Kara ailesi evlerinde oturmuş birlikte güzel zaman geçirirken bir anda kapı çalınmıştı. Kübra minik adımları ile kapıya koştuğu sırada Ahmet Bey kızını gülümseyerek izliyordu. Kızının ardından Ahmet Bey kapıya ulaştı. Kübra küçük boyu ile ne kadar kapıyı açmaya çalışsa da kapı koluna yetişemedi. Ahmet Bey gelip kapıyı açtığında karşısında karşı komşularını gördü. Akkurt ailesinin küçük oğlu Mert ve Mert'in annesi kapının önünde gülümseyerek Kübra'yı izliyordu.

"Met! Met geldi!" diyerek ellerini bir birine çarptı Kübra. R harfini söyleyemediği için Mert'e sürekli 'Met' diye sesleniyordu. Tabii bu Mert'in de hoşuna gitmiyor değildi.

"Hoş geldiniz." dedi Ahmet Bey zorla gülümseyerek. Bu çocuk sürekli kızının etrafındaydı ve Ahmet Bey kızını kıskanıyordu.

"Hoş bulduk, Ahmet Bey." dedi Kiraz Hanım gülümseyerek. Ahmet Bey bakışlarını küçük oğlandan çekmemişti. Bu sırada Ayşe Hanım kapının önüne gelmişti. Gördüğü kadın ile derin nefes aldı. Bu kadının yine burada ne işi vardı?

"Hoş geldiniz, Kiraz Hanım. Bir şey mi istiyordunuz?" diye sordu Ayşe Hanım. Eşinin önüne geçmiş karşısındaki kadına gülümseyerek bakmaya başlamıştı. İçinde kıskançlıktan fırtınalar dönüyordu ama belli etmedi.

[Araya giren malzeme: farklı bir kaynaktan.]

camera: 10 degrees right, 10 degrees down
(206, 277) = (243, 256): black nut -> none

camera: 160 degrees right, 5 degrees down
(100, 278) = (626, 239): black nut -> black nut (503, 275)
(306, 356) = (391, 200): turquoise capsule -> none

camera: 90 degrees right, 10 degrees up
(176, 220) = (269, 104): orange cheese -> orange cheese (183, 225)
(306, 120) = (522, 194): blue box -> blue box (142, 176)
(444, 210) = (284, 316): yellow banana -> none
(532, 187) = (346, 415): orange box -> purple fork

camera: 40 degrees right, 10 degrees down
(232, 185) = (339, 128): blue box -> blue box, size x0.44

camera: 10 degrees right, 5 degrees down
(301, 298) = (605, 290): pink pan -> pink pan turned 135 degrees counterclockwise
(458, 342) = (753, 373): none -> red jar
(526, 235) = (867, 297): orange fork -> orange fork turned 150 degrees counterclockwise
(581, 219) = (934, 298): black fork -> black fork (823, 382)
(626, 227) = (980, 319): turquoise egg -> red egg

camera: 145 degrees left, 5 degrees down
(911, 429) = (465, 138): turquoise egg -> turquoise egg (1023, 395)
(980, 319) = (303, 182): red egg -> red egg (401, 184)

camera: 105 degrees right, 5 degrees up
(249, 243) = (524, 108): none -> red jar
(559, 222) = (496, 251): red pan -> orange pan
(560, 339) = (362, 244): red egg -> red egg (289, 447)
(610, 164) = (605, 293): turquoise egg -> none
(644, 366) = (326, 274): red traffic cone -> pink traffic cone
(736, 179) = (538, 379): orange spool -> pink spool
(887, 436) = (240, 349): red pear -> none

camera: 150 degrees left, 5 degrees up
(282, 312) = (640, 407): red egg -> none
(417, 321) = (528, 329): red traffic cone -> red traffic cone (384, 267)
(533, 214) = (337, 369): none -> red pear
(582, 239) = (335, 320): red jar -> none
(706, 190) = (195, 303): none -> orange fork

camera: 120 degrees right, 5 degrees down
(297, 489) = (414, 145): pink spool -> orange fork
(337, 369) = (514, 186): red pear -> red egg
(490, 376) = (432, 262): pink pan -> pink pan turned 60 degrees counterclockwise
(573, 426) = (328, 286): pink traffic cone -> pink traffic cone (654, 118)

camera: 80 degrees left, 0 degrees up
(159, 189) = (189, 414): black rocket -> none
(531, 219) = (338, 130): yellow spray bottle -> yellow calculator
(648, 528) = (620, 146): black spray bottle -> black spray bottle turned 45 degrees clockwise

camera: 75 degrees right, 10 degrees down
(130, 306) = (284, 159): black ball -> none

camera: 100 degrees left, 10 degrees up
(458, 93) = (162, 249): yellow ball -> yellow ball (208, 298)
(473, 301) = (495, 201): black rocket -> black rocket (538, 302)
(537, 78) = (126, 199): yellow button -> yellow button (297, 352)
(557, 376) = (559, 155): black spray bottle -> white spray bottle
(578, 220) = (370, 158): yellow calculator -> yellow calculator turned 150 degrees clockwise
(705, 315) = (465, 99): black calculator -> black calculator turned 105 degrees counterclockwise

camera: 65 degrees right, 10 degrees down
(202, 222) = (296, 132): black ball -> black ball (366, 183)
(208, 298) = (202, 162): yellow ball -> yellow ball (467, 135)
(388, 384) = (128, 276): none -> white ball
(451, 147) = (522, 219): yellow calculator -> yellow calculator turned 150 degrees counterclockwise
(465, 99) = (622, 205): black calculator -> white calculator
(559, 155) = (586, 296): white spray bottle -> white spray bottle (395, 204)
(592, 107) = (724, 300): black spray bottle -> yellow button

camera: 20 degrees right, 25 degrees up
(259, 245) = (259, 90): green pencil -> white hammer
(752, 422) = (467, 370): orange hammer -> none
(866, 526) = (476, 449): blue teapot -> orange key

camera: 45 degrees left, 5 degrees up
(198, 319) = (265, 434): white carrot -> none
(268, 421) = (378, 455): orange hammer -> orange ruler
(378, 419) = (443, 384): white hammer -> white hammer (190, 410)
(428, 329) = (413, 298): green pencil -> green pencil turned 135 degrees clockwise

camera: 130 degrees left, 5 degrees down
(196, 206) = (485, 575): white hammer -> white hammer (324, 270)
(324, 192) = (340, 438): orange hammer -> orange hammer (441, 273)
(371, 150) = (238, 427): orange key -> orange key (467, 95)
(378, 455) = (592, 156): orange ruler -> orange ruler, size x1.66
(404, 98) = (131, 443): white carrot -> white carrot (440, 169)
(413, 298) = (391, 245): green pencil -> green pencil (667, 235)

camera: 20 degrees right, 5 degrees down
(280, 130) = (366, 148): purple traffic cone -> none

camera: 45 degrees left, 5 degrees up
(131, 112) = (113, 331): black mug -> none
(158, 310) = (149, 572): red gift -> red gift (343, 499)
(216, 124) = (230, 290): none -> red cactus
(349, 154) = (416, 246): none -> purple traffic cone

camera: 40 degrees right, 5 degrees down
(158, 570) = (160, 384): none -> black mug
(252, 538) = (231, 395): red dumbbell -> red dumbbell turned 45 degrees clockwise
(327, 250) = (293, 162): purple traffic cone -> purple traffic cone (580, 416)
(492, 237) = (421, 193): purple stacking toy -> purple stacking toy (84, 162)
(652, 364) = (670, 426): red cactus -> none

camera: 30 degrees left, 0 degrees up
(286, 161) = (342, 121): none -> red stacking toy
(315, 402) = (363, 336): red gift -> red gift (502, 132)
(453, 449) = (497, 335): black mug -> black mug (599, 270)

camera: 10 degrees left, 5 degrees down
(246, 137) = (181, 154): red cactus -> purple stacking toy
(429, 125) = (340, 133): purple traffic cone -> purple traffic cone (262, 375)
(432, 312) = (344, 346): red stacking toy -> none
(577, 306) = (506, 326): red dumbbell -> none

"Hoş buldum, canım benim. Mert Kübra'yı görmek istedi. Birlikte gelelim dedim." dedi Kiraz Hanım ve bakışları bir saniyeliğine Ahmet Bey'e döndü.

"Buyurun, salona geçin." dedi Ayşe Hanım ve eliyle salonun kapısını gösterdi. Mert ve Kübra birlikte koşarak salona ilerlerken Kiraz Hanım yavaş adımlar ile çocuklar ardından salona geçti. Ayşe Hanım kapıyı kapattı ve eşinin kolundan çekerek mutfağa götürdü. Ahmet Bey ise eşinin bu hâllerini görüp gülümsüyordu. Karısı onu kıskanıyordu. Bu güzel görüntü karşısında nasıl dudakları kıvrılmazdı?

"Salonun önünden bile geçmeyeceksin tamam mı? Git odamıza işinle ilgilen. Bir şeye ihtiyacın olunca da telefonla beni çağır." İşaret parmağını Ahmet Bey'in yüzüne doğrultarak konuşuyordu Ayşe Hanım. Yüz ifadesi öyle ciddi hâle bürünmüştü ki, dışarıdan bakan eşine önemli görev verdiğini sanardı.

"Tamam, Hanım'ım. Sen nasıl diyorsan öyle olsun." diyerek gülümsedi Ahmet Bey.

"Bir daha o kadının yanında da böyle gülümsemersen sonu fena olur." dedi Ayşe Hanım. Ahmet Bey eşinin bu görüntüsüne dayanamayıp kahkaha attı.

"Çok kıskanç olan bir eşe sahibim." dedi ve Ayşe Hanım'ın alnına öpücük kondurdu. Ayşe Hanım bu öpücükle sakinleştiğini hissetti. Tüm gerginliği, siniri yok olmuştu.

"Sana benzemişim."

"Güzel. Bana benzemeye devam et, Ayşe Hanım." dedi Ahmet Bey ve eşine sımsıkı sarıldı.

"Bana kimin baktığı umrumda bile değil. Benim bakışlarım hep senin üzerinde olacak. Bana kim bakarsa baksın, ben senin kocanım. Senin." dedi Ahmet Bey ve eşine daha da sıkı sarıldı. Ayşe Hanım gülümseyerek kollarını eşinin omzuna doladı.

"Benim kocama başkasının bakmasını istemiyorum. Aynı bana başkasının bakmasını istemeyen senin gibi."

"Bu yüzden Hanım'ın sözünü dinleyeceğim ve odadan çıkmayacağım. Ama yine de söylemek istedim. Benim bu gözlerim bir tek bana helal olan kadını görür, Ayşe Hanım. Ben bir tek emanetimi severim." diyerek Ahmet Bey eşinin gözlerine bakmaya başladı. Kahverenginin hakim olduğu harelere uzun uzun baktı. Aynı eşinin kalbinde kendisini gördüğü gibi, gözlerinde de gördü. Bu Ahmet Bey'in tebessüm etmesine sebep oldu.